Accessibility from an AI point of view what is the challenges from these? Software will get a lot better with AI, scanning software will be better to find issues, they are embedding chat with a whole new interface on how screen readers interact with this and how do you handle micro-UI such as graphs to a screen reader.
For converting Angular to React do they use GitHub Copilot project wide context? They did their exercise in Cursor but have a massive variety of IDEs so have project files to tell the AI what to do and have variations for IntelliJ or Visual Studio Code and make it so the developers can use whatever IDE they want. They have been putting their code into GitHub to get more context and for AI assistants with MCP are using GitHub Copilot for background agent to raise issues, describe changes and then assign this to a GitHub Action to perform in the changes so can create issues ahead of time along with tests and can assign these to the agent while working on other things and the code changes will be assigned back for review and if it is not exactly what you need can comment and the agent can make those changes.
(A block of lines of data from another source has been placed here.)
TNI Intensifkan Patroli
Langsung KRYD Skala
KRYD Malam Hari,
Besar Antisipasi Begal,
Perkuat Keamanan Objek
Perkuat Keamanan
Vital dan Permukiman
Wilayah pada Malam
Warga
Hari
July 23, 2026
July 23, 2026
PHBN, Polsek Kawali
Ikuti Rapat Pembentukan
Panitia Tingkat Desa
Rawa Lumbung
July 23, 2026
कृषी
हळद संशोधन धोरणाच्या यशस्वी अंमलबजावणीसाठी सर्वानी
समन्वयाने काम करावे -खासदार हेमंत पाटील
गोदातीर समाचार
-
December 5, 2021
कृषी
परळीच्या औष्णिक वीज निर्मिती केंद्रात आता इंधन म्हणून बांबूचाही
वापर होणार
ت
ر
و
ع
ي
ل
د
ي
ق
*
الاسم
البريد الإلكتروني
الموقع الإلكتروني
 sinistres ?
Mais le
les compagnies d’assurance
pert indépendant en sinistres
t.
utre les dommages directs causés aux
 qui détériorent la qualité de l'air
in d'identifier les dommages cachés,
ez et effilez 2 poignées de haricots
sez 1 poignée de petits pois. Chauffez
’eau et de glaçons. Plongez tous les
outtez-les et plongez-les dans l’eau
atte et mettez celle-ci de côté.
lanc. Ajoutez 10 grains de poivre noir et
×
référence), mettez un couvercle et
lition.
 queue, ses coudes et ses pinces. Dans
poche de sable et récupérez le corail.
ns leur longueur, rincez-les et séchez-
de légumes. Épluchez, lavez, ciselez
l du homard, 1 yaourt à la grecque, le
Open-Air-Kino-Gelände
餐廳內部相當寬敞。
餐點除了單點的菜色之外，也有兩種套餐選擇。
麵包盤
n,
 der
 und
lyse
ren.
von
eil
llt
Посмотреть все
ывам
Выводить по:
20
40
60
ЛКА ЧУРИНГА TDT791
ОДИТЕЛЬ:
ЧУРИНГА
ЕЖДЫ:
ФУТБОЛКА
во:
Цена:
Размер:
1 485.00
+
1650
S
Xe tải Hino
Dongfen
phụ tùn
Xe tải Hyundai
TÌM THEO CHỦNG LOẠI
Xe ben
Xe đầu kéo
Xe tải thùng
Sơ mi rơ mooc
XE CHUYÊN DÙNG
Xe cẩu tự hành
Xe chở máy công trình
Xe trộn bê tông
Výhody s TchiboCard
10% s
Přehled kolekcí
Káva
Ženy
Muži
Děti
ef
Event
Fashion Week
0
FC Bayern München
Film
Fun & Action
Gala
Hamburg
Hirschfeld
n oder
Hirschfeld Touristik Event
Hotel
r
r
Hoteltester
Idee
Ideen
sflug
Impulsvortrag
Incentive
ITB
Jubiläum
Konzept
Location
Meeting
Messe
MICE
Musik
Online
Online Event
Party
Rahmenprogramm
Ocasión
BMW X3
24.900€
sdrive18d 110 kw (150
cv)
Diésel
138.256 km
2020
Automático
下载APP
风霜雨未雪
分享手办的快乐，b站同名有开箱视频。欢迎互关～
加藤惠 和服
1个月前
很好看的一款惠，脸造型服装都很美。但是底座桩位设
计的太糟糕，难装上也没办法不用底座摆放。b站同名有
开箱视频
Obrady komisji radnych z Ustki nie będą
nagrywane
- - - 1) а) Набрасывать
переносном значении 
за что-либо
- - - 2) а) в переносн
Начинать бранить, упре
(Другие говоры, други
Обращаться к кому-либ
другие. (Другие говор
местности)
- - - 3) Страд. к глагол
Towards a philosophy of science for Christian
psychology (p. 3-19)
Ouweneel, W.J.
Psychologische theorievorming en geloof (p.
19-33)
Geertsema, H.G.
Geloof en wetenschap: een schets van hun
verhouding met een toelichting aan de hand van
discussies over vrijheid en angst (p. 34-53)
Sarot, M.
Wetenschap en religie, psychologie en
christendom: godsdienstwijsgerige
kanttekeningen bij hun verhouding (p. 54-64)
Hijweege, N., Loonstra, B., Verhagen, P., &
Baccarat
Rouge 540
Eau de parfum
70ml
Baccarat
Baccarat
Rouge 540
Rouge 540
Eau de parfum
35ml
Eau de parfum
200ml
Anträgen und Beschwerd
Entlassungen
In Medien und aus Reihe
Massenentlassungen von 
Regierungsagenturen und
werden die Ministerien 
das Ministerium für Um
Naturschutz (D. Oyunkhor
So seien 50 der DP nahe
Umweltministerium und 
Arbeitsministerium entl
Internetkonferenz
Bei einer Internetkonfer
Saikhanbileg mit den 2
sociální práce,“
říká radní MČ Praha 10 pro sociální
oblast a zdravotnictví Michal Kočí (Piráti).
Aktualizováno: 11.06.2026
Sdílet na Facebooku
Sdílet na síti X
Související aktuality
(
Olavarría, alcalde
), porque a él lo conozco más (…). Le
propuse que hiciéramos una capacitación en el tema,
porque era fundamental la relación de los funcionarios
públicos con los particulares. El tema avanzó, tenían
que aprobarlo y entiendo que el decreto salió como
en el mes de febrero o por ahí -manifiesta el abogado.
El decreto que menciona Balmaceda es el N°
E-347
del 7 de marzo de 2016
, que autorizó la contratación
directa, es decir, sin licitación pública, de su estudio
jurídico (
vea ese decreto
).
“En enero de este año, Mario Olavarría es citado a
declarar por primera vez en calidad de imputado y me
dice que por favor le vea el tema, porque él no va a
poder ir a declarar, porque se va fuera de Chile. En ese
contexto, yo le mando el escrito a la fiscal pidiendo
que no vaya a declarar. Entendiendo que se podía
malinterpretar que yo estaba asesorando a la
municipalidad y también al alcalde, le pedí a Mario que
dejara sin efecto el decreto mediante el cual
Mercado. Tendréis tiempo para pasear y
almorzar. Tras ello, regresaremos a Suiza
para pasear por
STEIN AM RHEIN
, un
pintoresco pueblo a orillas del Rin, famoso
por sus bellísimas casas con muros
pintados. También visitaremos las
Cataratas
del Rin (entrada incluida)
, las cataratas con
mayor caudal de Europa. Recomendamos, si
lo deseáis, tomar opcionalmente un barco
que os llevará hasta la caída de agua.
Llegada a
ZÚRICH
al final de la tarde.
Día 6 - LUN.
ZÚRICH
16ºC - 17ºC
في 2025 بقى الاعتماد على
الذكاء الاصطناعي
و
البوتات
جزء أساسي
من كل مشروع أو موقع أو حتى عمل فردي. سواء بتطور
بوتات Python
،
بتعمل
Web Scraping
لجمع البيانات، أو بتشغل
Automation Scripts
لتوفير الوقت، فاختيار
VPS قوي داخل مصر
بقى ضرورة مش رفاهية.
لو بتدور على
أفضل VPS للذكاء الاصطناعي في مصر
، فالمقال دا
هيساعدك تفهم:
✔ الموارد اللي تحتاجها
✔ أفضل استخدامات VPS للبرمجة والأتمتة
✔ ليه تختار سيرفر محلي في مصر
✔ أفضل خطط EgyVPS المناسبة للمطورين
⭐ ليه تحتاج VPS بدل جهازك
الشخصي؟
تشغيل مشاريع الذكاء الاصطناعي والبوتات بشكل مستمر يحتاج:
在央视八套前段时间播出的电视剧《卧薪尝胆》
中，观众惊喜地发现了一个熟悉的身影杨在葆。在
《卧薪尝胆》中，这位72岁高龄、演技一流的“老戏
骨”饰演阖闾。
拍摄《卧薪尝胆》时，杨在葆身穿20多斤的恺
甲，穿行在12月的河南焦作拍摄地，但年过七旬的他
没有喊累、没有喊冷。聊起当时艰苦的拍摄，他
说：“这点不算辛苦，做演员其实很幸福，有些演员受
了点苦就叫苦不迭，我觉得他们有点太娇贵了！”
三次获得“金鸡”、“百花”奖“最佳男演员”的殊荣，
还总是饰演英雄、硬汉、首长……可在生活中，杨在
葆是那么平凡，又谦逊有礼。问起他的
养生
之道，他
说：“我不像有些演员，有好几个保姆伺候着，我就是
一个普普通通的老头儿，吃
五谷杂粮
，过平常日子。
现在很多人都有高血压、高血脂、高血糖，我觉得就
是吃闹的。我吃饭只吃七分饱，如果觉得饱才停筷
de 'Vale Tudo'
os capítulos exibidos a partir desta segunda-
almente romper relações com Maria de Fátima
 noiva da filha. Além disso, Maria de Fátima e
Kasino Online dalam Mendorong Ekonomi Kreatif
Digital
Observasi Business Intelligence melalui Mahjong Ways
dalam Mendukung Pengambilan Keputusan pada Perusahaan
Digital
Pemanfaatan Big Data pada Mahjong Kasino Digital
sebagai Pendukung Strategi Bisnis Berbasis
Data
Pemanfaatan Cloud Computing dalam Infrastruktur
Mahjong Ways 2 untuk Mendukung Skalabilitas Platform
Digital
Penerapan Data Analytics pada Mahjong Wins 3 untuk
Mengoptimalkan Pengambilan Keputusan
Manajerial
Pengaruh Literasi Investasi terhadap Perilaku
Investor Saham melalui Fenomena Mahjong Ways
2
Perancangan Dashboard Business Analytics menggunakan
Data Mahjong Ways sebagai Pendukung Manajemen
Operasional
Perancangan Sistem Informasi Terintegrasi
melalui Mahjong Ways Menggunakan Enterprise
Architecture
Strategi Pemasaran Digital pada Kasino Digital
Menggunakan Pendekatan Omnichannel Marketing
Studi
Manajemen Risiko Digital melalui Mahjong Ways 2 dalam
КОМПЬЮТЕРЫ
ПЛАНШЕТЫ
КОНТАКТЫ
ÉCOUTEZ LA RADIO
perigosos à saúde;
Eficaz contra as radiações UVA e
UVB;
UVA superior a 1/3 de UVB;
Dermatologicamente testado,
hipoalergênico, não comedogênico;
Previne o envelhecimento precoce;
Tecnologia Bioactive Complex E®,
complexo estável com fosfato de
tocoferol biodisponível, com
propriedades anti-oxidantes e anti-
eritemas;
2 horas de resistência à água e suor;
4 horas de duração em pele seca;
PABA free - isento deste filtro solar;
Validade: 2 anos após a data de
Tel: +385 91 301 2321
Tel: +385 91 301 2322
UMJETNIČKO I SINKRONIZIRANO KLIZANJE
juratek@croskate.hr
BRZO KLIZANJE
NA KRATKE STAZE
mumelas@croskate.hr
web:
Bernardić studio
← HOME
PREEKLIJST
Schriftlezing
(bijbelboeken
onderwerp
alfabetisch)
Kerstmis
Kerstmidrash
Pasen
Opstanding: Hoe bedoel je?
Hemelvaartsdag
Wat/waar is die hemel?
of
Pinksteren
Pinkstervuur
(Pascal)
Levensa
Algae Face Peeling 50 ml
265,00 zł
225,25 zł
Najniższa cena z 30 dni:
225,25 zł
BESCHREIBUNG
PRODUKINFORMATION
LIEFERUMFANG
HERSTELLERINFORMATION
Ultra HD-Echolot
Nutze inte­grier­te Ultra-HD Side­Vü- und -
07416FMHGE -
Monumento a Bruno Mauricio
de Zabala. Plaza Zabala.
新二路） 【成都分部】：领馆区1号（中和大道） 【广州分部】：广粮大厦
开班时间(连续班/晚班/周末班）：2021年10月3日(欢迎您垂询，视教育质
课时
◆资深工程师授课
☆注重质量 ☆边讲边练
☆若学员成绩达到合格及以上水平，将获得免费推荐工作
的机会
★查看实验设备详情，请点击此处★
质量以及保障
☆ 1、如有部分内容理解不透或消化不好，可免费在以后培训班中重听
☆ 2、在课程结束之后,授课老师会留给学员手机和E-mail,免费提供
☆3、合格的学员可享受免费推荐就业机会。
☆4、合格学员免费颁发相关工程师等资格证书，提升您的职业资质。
You treat Copilot like a junior developer that you can assign a task to, but every single time it needs to regain that context and will make interesting assumptions depending on the tasks you give it, you can encourage it to not make the same mistakes again in the future.
Development of AI, how do you check the AI prompt, do you have a developer checking every line of code? They still have pull requests, you still need human interaction to review changes, the AI will not commit the changes directly to production, the idea is still to have a human approve a code change performed by an AI. When using Copilot's background agent, it co-authors you, so you get commit messages and at the end of the day you get ownership over these code changes.
Someone heard that software developers are just prompt engineers and are just solving problems differently not to put anything into production without having a broad idea of what it is doing so need to have human interaction on this and when context switching AI can help especially when switching between different languages. They mentioned no one is using AI fully for development as need to have reliable code, AI is learning from us and not all code going into AI was written by a senior or knowledgeable person, AI is very good at writing tests but still need to have that interaction with a senior developer not only to review AI code but code written by junior developers. Simple scripts or small amounts of code can be reviewed from AI, AI will not innovate, who knows what it has been trained on, to some extent you can reason about something, but you don't want to be releasing or merging something you don't understand.
Question about MHR, what was attraction about moving to Newcastle? MHR has different teams across the world including Lisbon and in Poland, they have lots of feature teams and around this have architecture and cloud platform so rather than expand teams in Poland they looked at expanding in the UK, they looked at different cities and Newcastle came out on top. They embarked on this and the opened an office recently and have a couple of teams with a great team of guys but may look at expanding elsewhere but don't want to fragment and want to build on the success they have had in Newcastle, there are plenty of big tech firms with plenty of people here.